Informed Comment: “The UN oil for food program has continued to provide staples to most Iraqi families, but will be phased out by the end of 2006 as a “socialist” legacy. Despite the talk of staples “stabilizing,” the price of foodstuffs has skyrocketed. Nor is a share for Iraqis in some of their oil wealth socialism. The Alaskans get a direct dividend from their petroleum, and the food aid was the closest thing the Iraqi public had to that. If the end of the program produces, as is likely, hardship and even hunger, there will be big urban disturbances. I lived through one such in Cairo in January of 1977. The gloaming was polluted with the bottles and stones thrown at government buildings by angry crowds chanting against the International Monetary Fund. That will be the final indignity, if the Americans actually manage to starve Iraqis to death with their policies.”Needlenose: “The UN Security Council — led by the U.S. and its European allies — adopted an unambiguous and strongly worded resolution taking Iran to task over its nuclear program. It is a rare, unanimous statement from the Council — coupled with a clear threat of sanctions — demanding that Iran immediately open its nuclear research facilities to IAEA inspections.

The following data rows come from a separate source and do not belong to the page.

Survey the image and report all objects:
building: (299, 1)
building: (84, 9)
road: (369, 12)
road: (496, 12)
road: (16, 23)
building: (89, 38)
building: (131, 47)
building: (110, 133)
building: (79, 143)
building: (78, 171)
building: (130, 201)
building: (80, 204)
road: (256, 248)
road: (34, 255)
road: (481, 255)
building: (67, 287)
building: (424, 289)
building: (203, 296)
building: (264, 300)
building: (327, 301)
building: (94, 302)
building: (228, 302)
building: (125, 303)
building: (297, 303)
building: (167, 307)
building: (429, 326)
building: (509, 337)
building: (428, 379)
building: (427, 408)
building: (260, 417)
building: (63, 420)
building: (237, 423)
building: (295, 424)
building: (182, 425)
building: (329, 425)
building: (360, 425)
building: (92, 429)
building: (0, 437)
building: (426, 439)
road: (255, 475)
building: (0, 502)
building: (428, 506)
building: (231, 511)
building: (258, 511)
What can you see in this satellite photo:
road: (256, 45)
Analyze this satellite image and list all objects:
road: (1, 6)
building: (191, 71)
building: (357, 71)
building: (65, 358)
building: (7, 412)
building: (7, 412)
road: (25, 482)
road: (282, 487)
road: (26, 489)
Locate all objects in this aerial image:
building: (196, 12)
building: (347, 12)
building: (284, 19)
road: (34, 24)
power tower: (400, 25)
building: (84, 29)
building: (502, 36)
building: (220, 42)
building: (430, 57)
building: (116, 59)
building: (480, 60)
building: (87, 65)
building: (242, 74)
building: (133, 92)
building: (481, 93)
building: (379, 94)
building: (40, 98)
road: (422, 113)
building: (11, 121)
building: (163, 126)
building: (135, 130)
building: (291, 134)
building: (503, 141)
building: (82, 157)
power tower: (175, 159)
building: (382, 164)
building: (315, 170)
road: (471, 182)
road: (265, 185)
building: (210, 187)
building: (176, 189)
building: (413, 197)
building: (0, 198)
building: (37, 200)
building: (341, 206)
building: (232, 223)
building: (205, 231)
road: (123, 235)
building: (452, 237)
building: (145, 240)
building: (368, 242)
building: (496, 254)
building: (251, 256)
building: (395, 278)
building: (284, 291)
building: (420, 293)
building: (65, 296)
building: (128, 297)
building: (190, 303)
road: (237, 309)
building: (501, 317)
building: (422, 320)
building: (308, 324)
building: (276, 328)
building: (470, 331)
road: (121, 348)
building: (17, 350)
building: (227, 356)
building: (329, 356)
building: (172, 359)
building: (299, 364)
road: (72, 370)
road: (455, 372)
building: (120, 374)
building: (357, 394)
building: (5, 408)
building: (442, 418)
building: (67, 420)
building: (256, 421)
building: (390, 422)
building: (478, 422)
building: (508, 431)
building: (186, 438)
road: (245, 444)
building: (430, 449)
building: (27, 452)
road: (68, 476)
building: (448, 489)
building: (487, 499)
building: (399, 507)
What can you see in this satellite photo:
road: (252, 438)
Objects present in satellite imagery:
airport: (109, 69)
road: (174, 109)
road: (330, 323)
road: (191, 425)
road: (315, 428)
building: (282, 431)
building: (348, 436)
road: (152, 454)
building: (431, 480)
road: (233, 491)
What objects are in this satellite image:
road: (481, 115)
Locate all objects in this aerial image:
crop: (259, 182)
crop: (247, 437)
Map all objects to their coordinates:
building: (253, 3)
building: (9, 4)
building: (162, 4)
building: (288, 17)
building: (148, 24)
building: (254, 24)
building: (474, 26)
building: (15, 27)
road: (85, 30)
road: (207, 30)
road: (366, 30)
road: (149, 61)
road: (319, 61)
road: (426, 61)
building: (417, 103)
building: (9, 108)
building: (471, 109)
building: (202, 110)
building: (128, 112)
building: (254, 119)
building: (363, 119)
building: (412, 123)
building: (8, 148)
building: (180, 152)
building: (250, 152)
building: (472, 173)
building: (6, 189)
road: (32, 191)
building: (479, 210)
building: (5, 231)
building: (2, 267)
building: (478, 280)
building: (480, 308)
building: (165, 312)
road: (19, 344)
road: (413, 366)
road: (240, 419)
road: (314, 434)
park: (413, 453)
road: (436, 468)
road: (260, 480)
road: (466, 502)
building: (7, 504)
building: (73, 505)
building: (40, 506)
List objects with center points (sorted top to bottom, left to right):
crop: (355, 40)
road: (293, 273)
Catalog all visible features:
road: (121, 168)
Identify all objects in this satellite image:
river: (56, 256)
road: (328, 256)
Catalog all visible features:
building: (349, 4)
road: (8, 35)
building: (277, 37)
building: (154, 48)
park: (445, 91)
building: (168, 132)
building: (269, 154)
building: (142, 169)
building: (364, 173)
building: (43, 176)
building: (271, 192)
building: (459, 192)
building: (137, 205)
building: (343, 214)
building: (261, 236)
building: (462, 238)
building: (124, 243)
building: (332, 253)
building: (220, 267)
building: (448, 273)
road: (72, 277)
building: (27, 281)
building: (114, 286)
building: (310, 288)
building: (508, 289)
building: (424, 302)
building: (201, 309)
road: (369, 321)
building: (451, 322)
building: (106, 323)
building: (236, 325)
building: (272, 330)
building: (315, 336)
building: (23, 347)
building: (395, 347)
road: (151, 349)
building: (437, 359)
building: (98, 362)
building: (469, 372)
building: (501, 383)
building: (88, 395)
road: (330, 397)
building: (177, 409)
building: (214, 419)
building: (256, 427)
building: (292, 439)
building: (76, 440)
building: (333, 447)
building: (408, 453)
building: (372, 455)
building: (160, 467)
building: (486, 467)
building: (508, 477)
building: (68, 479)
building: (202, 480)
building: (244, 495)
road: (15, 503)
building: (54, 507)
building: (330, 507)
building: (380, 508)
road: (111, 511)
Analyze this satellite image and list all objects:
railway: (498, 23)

US Secretary of State Condoleeza Rice summed it up: “Iran is more isolated now than ever,” Rice said in a statement after the vote. “The Security Council’s Presidential Statement sends an unmistakable message to Iran that its efforts to conceal its nuclear program and evade its international obligations are unacceptable.”

ReidBlog: “Even as the war in Iraq has continued to go south, the chatter about the U.S. and Britain possibly opening up a second front with Iran have never really gone away. Today, the Telegraph digs in a little deeper (HT to AllahPundit in his last day as the substitute Malkin)… Says the Telegraph: “The Government is to hold secret talks with defence chiefs tomorrow to discuss possible military strikes against Iran. A high-level meeting will take place in the Ministry of Defence at which senior defence chiefs and government officials will consider the consequences of an attack on Iran. It is believed that an American-led attack, designed to destroy Iran’s ability to develop a nuclear bomb, is “inevitable” if Teheran’s leaders fail to comply with United Nations demands to freeze their uranium enrichment programme.”